→ Exercise details
In your copy, include every line of the records exactly and no picture at all.
----
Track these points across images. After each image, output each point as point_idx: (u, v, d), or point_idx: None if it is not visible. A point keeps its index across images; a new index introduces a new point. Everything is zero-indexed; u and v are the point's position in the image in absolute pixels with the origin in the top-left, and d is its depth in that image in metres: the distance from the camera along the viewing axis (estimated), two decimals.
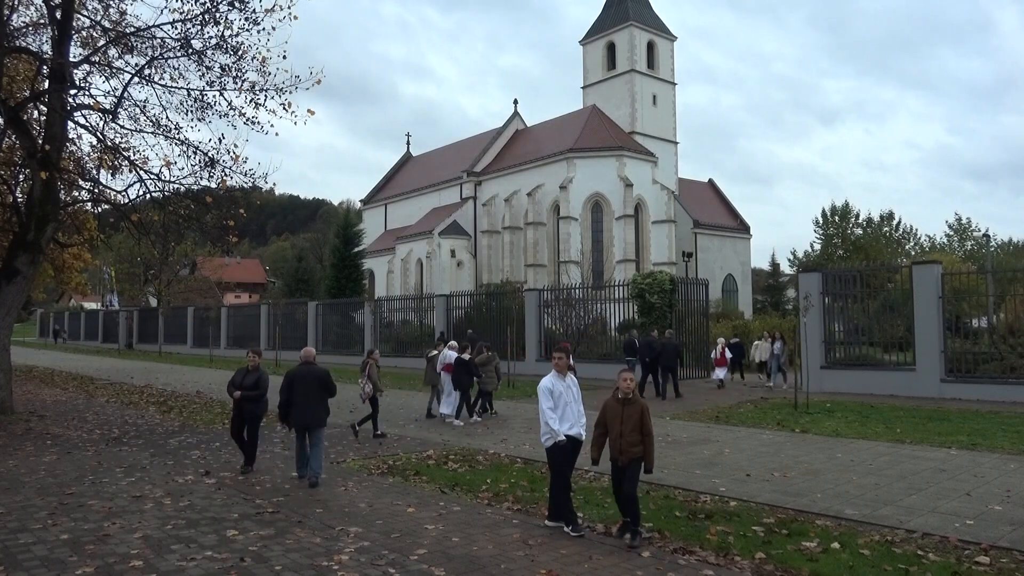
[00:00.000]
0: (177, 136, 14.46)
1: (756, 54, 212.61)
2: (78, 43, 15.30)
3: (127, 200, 15.48)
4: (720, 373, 21.21)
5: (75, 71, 14.22)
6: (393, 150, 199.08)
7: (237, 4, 13.51)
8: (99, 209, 17.25)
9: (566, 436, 6.76)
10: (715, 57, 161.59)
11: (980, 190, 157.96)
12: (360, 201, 73.69)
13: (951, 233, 63.76)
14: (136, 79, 14.21)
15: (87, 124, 14.98)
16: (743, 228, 58.02)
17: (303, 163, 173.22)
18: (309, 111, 13.56)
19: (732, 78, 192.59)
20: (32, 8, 15.83)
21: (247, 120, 14.07)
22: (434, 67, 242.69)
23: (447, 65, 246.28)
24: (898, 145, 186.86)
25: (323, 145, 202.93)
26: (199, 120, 14.45)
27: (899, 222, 62.10)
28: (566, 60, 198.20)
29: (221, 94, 14.09)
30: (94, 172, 16.36)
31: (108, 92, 15.17)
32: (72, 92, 14.24)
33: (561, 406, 6.82)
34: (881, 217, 61.54)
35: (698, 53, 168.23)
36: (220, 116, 14.29)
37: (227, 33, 13.70)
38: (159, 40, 14.03)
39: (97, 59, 14.89)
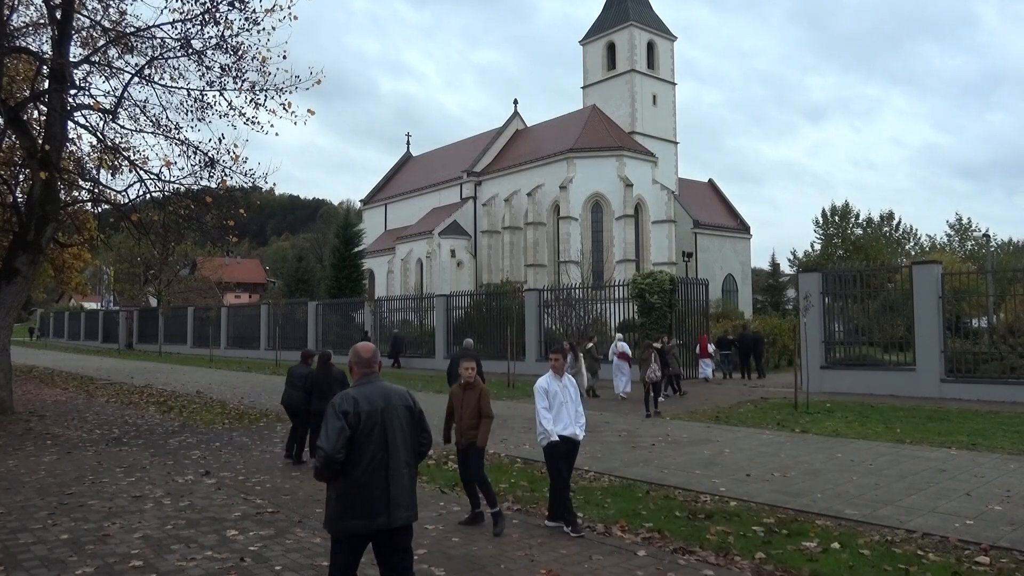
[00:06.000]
0: (177, 136, 14.48)
1: (736, 50, 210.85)
2: (78, 43, 15.31)
3: (127, 200, 15.49)
4: None
5: (75, 71, 14.23)
6: (378, 149, 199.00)
7: (237, 4, 13.51)
8: (99, 209, 17.28)
9: (560, 436, 6.76)
10: (694, 53, 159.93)
11: (973, 189, 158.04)
12: (360, 201, 73.68)
13: (951, 233, 63.82)
14: (136, 79, 14.22)
15: (87, 124, 14.99)
16: (743, 228, 57.99)
17: (287, 161, 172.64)
18: (309, 111, 13.59)
19: (712, 75, 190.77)
20: (32, 8, 15.86)
21: (247, 120, 14.09)
22: (411, 63, 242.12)
23: (424, 61, 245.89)
24: (885, 143, 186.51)
25: (305, 144, 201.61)
26: (199, 120, 14.46)
27: (899, 222, 62.18)
28: (548, 56, 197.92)
29: (221, 94, 14.10)
30: (94, 172, 16.37)
31: (108, 92, 15.20)
32: (72, 92, 14.24)
33: (556, 406, 6.83)
34: (881, 217, 61.58)
35: (678, 49, 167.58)
36: (220, 116, 14.30)
37: (227, 33, 13.71)
38: (159, 40, 14.05)
39: (97, 59, 14.89)
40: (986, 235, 43.82)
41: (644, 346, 16.91)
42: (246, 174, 14.26)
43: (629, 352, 18.75)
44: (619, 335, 19.92)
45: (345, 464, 4.01)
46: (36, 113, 16.34)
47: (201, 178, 14.38)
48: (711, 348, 23.64)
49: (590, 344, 19.37)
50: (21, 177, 17.06)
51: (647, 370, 15.61)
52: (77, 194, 17.24)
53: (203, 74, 14.10)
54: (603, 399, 18.15)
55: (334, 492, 4.09)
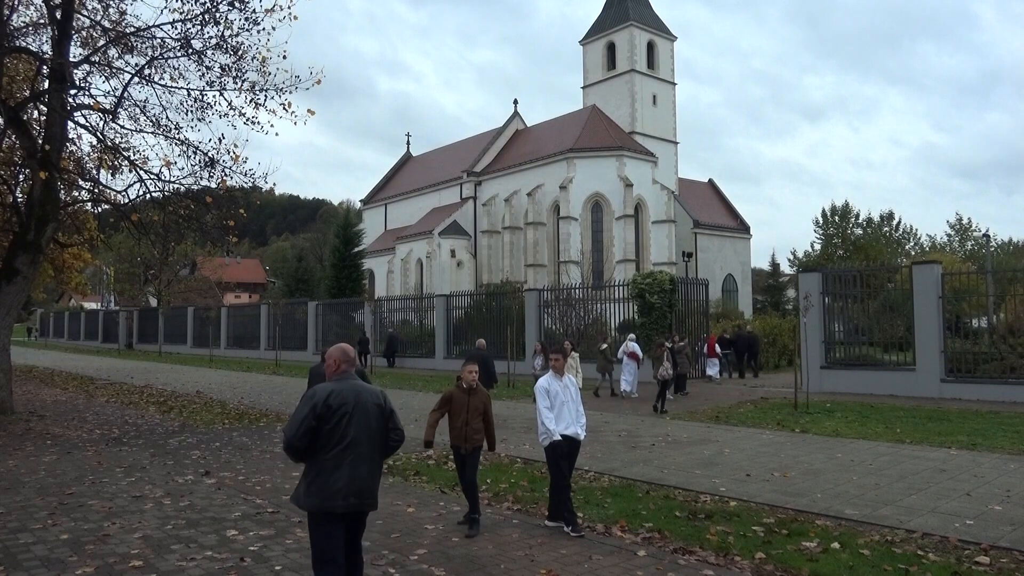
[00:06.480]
0: (177, 136, 14.46)
1: (734, 49, 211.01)
2: (78, 43, 15.29)
3: (127, 200, 15.46)
4: None
5: (75, 71, 14.20)
6: (376, 149, 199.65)
7: (237, 4, 13.49)
8: (99, 209, 17.24)
9: (562, 436, 6.76)
10: (692, 52, 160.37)
11: (971, 189, 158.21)
12: (360, 201, 73.74)
13: (951, 233, 63.86)
14: (136, 79, 14.20)
15: (87, 124, 14.97)
16: (743, 228, 58.00)
17: (285, 161, 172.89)
18: (309, 111, 13.57)
19: (710, 74, 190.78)
20: (32, 8, 15.84)
21: (247, 120, 14.07)
22: (409, 63, 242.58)
23: (422, 61, 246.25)
24: (884, 143, 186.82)
25: (303, 143, 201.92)
26: (199, 120, 14.43)
27: (899, 222, 62.23)
28: (547, 56, 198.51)
29: (221, 94, 14.07)
30: (94, 172, 16.35)
31: (108, 92, 15.18)
32: (72, 92, 14.22)
33: (558, 406, 6.83)
34: (881, 217, 61.70)
35: (676, 49, 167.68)
36: (220, 116, 14.27)
37: (227, 33, 13.69)
38: (159, 40, 14.03)
39: (97, 59, 14.87)
40: (986, 235, 43.64)
41: (657, 344, 17.41)
42: (246, 174, 14.24)
43: (639, 353, 19.07)
44: (631, 335, 20.38)
45: (311, 449, 4.42)
46: (36, 113, 16.32)
47: (201, 178, 14.37)
48: (717, 348, 24.21)
49: (604, 345, 19.85)
50: (21, 177, 17.05)
51: (660, 368, 16.01)
52: (77, 194, 17.22)
53: (203, 74, 14.09)
54: (602, 398, 18.15)
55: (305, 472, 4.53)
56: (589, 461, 9.91)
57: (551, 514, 6.91)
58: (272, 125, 16.84)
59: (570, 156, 49.11)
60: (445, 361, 29.16)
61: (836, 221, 60.23)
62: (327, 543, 4.42)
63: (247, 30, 13.70)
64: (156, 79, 14.21)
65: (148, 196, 15.06)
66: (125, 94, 14.24)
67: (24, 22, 15.40)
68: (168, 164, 14.30)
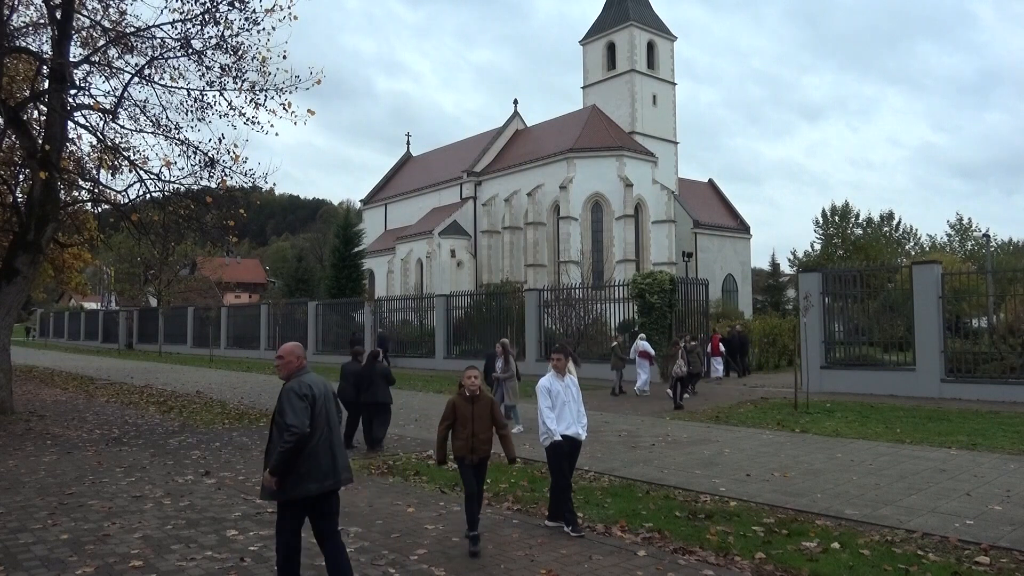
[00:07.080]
0: (177, 136, 14.46)
1: (732, 49, 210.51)
2: (78, 43, 15.30)
3: (127, 200, 15.47)
4: None
5: (75, 71, 14.21)
6: (374, 148, 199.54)
7: (237, 4, 13.50)
8: (99, 209, 17.25)
9: (563, 436, 6.75)
10: (691, 52, 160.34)
11: (971, 188, 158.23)
12: (360, 201, 73.73)
13: (951, 233, 63.85)
14: (136, 79, 14.21)
15: (87, 124, 14.98)
16: (743, 228, 57.99)
17: (284, 161, 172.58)
18: (309, 111, 13.58)
19: (709, 74, 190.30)
20: (32, 8, 15.85)
21: (247, 120, 14.08)
22: (407, 63, 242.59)
23: (420, 61, 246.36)
24: (883, 143, 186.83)
25: (302, 143, 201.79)
26: (199, 120, 14.44)
27: (899, 222, 62.21)
28: (545, 56, 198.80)
29: (221, 94, 14.09)
30: (94, 172, 16.36)
31: (108, 92, 15.19)
32: (72, 92, 14.23)
33: (559, 406, 6.82)
34: (881, 217, 61.66)
35: (675, 49, 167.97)
36: (220, 116, 14.29)
37: (227, 33, 13.70)
38: (159, 40, 14.04)
39: (97, 59, 14.88)
40: (986, 235, 43.58)
41: (672, 343, 17.87)
42: (246, 174, 14.26)
43: (651, 351, 19.31)
44: (642, 334, 20.68)
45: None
46: (36, 113, 16.33)
47: (201, 178, 14.38)
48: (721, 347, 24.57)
49: (614, 343, 20.24)
50: (21, 177, 17.05)
51: (674, 366, 16.38)
52: (77, 194, 17.22)
53: (203, 74, 14.10)
54: (604, 397, 18.14)
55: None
56: (589, 461, 9.92)
57: (551, 514, 6.91)
58: (272, 125, 16.83)
59: (570, 156, 49.10)
60: (445, 361, 29.15)
61: (836, 221, 60.22)
62: (296, 523, 4.88)
63: (247, 30, 13.73)
64: (156, 79, 14.24)
65: (148, 196, 15.07)
66: (125, 94, 14.26)
67: (24, 22, 15.42)
68: (168, 164, 14.32)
----
→ Result below
Track these points across images. After each image, output each point as point_idx: (u, v, d), or point_idx: None if it is not visible. A point keeps its index across images; a new index introduces a new point. Everything is zero-indexed; u and v are the point's position in the image in absolute pixels with the origin in the top-left, and d is its depth in that image in metres: the distance from the camera along the viewing axis (estimated), two decimals.
[00:00.000]
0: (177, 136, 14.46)
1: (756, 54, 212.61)
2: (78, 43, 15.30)
3: (127, 200, 15.48)
4: (720, 373, 21.21)
5: (75, 71, 14.22)
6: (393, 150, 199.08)
7: (237, 4, 13.51)
8: (99, 209, 17.25)
9: (566, 436, 6.76)
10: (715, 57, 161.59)
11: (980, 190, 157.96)
12: (360, 201, 73.69)
13: (951, 233, 63.76)
14: (136, 79, 14.21)
15: (87, 124, 14.98)
16: (743, 228, 58.02)
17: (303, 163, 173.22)
18: (309, 111, 13.56)
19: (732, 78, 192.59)
20: (32, 8, 15.83)
21: (247, 120, 14.07)
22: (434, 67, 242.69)
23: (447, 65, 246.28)
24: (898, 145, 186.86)
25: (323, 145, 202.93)
26: (199, 120, 14.45)
27: (899, 222, 62.10)
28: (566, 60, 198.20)
29: (221, 94, 14.09)
30: (94, 172, 16.36)
31: (108, 92, 15.17)
32: (72, 92, 14.24)
33: (561, 406, 6.82)
34: (881, 217, 61.54)
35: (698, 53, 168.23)
36: (220, 116, 14.29)
37: (227, 33, 13.70)
38: (159, 40, 14.03)
39: (97, 59, 14.89)
[00:06.000]
0: (177, 136, 14.48)
1: (736, 50, 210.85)
2: (78, 43, 15.31)
3: (127, 200, 15.49)
4: None
5: (75, 71, 14.23)
6: (378, 149, 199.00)
7: (237, 4, 13.51)
8: (99, 209, 17.28)
9: (560, 436, 6.76)
10: (694, 53, 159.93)
11: (973, 189, 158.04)
12: (360, 201, 73.68)
13: (951, 233, 63.82)
14: (136, 79, 14.22)
15: (87, 124, 14.99)
16: (743, 228, 57.99)
17: (287, 161, 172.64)
18: (309, 111, 13.59)
19: (712, 75, 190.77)
20: (32, 8, 15.86)
21: (247, 120, 14.09)
22: (411, 63, 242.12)
23: (424, 61, 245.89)
24: (885, 143, 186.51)
25: (305, 144, 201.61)
26: (199, 120, 14.46)
27: (899, 222, 62.18)
28: (548, 56, 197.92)
29: (221, 94, 14.10)
30: (94, 172, 16.37)
31: (108, 92, 15.20)
32: (72, 92, 14.24)
33: (556, 406, 6.83)
34: (881, 217, 61.58)
35: (678, 49, 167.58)
36: (220, 116, 14.30)
37: (227, 33, 13.71)
38: (159, 40, 14.05)
39: (97, 59, 14.89)
40: (986, 235, 43.82)
41: (644, 346, 16.91)
42: (246, 174, 14.26)
43: (629, 352, 18.75)
44: (619, 335, 19.92)
45: (345, 464, 4.01)
46: (36, 113, 16.34)
47: (201, 178, 14.38)
48: (711, 348, 23.64)
49: (590, 344, 19.37)
50: (21, 177, 17.06)
51: (647, 370, 15.61)
52: (77, 194, 17.24)
53: (203, 74, 14.10)
54: (603, 399, 18.15)
55: (334, 492, 4.09)
[00:06.480]
0: (177, 136, 14.46)
1: (734, 49, 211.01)
2: (78, 43, 15.29)
3: (127, 200, 15.46)
4: None
5: (75, 71, 14.20)
6: (376, 149, 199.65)
7: (237, 4, 13.49)
8: (99, 209, 17.24)
9: (562, 436, 6.76)
10: (692, 52, 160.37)
11: (971, 189, 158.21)
12: (360, 201, 73.74)
13: (951, 233, 63.86)
14: (136, 79, 14.20)
15: (87, 124, 14.97)
16: (743, 228, 58.00)
17: (285, 161, 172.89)
18: (309, 111, 13.57)
19: (710, 74, 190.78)
20: (32, 8, 15.84)
21: (247, 120, 14.07)
22: (409, 63, 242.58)
23: (422, 61, 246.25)
24: (884, 143, 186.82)
25: (303, 143, 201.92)
26: (199, 120, 14.43)
27: (899, 222, 62.23)
28: (547, 56, 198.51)
29: (221, 94, 14.07)
30: (94, 172, 16.35)
31: (108, 92, 15.18)
32: (72, 92, 14.22)
33: (558, 406, 6.83)
34: (881, 217, 61.70)
35: (676, 49, 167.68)
36: (220, 116, 14.27)
37: (227, 33, 13.69)
38: (159, 40, 14.03)
39: (97, 59, 14.87)
40: (986, 235, 43.64)
41: (657, 344, 17.41)
42: (246, 174, 14.24)
43: (639, 353, 19.07)
44: (631, 335, 20.38)
45: (311, 449, 4.42)
46: (36, 113, 16.32)
47: (201, 178, 14.37)
48: (717, 348, 24.21)
49: (604, 345, 19.85)
50: (21, 177, 17.05)
51: (660, 368, 16.01)
52: (77, 194, 17.22)
53: (203, 74, 14.09)
54: (602, 398, 18.15)
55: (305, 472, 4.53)
56: (589, 461, 9.91)
57: (551, 514, 6.91)
58: (272, 125, 16.84)
59: (570, 156, 49.11)
60: (445, 361, 29.16)
61: (836, 221, 60.23)
62: (327, 543, 4.42)
63: (247, 30, 13.70)
64: (156, 79, 14.21)
65: (148, 196, 15.06)
66: (125, 94, 14.24)
67: (24, 22, 15.40)
68: (168, 164, 14.30)
[00:07.080]
0: (177, 136, 14.46)
1: (732, 49, 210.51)
2: (78, 43, 15.30)
3: (127, 200, 15.47)
4: None
5: (75, 71, 14.21)
6: (374, 148, 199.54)
7: (237, 4, 13.50)
8: (99, 209, 17.25)
9: (563, 436, 6.75)
10: (691, 52, 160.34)
11: (971, 188, 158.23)
12: (360, 201, 73.73)
13: (951, 233, 63.85)
14: (136, 79, 14.21)
15: (87, 124, 14.98)
16: (743, 228, 57.99)
17: (284, 161, 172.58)
18: (309, 111, 13.58)
19: (709, 74, 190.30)
20: (32, 8, 15.85)
21: (247, 120, 14.08)
22: (407, 63, 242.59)
23: (420, 61, 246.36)
24: (883, 143, 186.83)
25: (302, 143, 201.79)
26: (199, 120, 14.44)
27: (899, 222, 62.21)
28: (545, 56, 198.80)
29: (221, 94, 14.09)
30: (94, 172, 16.36)
31: (108, 92, 15.19)
32: (72, 92, 14.23)
33: (559, 406, 6.82)
34: (881, 217, 61.66)
35: (675, 49, 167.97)
36: (220, 116, 14.29)
37: (227, 33, 13.70)
38: (159, 40, 14.04)
39: (97, 59, 14.88)
40: (986, 235, 43.58)
41: (672, 343, 17.87)
42: (246, 174, 14.26)
43: (651, 351, 19.31)
44: (642, 334, 20.68)
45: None
46: (36, 113, 16.33)
47: (201, 178, 14.38)
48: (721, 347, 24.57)
49: (614, 343, 20.24)
50: (21, 177, 17.05)
51: (674, 366, 16.38)
52: (77, 194, 17.22)
53: (203, 74, 14.10)
54: (604, 397, 18.14)
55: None
56: (589, 461, 9.92)
57: (551, 514, 6.91)
58: (272, 125, 16.83)
59: (570, 156, 49.10)
60: (445, 361, 29.15)
61: (836, 221, 60.22)
62: (296, 523, 4.88)
63: (247, 30, 13.73)
64: (156, 79, 14.24)
65: (148, 196, 15.07)
66: (125, 94, 14.26)
67: (24, 22, 15.42)
68: (168, 164, 14.32)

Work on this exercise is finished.